分布:本州、四国、九州。北限は福島~新潟。国外では朝鮮(斉州島)に分布する。低山地~山地まで汎く自生する。県内全域に広く分布し、各地域で優占林を形成する。房総丘陵南部の山地などアカガシやウラジロガシと混交林を形成する場合にはアカガシと共に南斜面で優占する。

樹幹:黒灰色~暗灰色。樹皮は若木では滑らかだが、壮年以降は縦にやや細かく裂ける。幹は直立する。

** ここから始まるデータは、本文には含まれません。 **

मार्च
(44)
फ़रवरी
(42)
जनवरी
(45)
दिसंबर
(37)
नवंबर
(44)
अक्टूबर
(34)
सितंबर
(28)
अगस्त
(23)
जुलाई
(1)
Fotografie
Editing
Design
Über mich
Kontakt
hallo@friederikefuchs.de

枝葉単葉。葉柄は明瞭で葉は互生する。長さ15㎝程度の広楕円形、基部は楔状で先端は鋭く尖る。明瞭な羽状脈をもち、側脈はわずかに葉縁に達せず7対程度。葉縁は先半部に粗い鋸歯があるが、全縁の場合もある。厚い革質で表面には顕著な光沢を有し、裏面は淡黄灰色。
単性虫媒花。花期は5月下旬~6月上旬で萌芽より遅い。雄花序は長さは8㎝~12㎝、雌花序は6㎝~10㎝程度の尾状花序で、本年枝の下部から雄花序、その下部の葉腋から雌花序がそれぞれ上向きにつく。独特の臭いがある。

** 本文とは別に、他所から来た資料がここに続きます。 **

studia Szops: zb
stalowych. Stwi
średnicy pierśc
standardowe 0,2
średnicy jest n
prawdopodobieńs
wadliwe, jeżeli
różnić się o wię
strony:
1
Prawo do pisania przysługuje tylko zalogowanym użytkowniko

果実堅果。長さ1.5㎝程度の卵形水滴形で、断面は三角形に近い。殻斗は卵形で果実を包み込む。成熟すると殻斗は3裂し果実のみを落とす。春に受粉し翌年の秋に成熟する2年成。生食可能。動物散布型
増殖法実生挿し木取り木(高取)が可能。実生の場合、種子の保存性がほとんどないので、秋に採取した種子はすぐに植えつける。

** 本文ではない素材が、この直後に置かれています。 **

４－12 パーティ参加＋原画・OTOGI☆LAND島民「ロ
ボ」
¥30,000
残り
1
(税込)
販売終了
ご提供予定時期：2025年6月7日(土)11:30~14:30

保護:種としては指定されていない。但し、巨木は全国各地で天然記念物などに指定されている。県内では勝浦市に所在する「上野村の大椎」が県指定天然記念物となっている。
その他:防火や防風のため屋敷林に植栽されるほか、庭木、建築材や船舶材、木管楽器材、シイタケ栽培の原木として利用されることもある。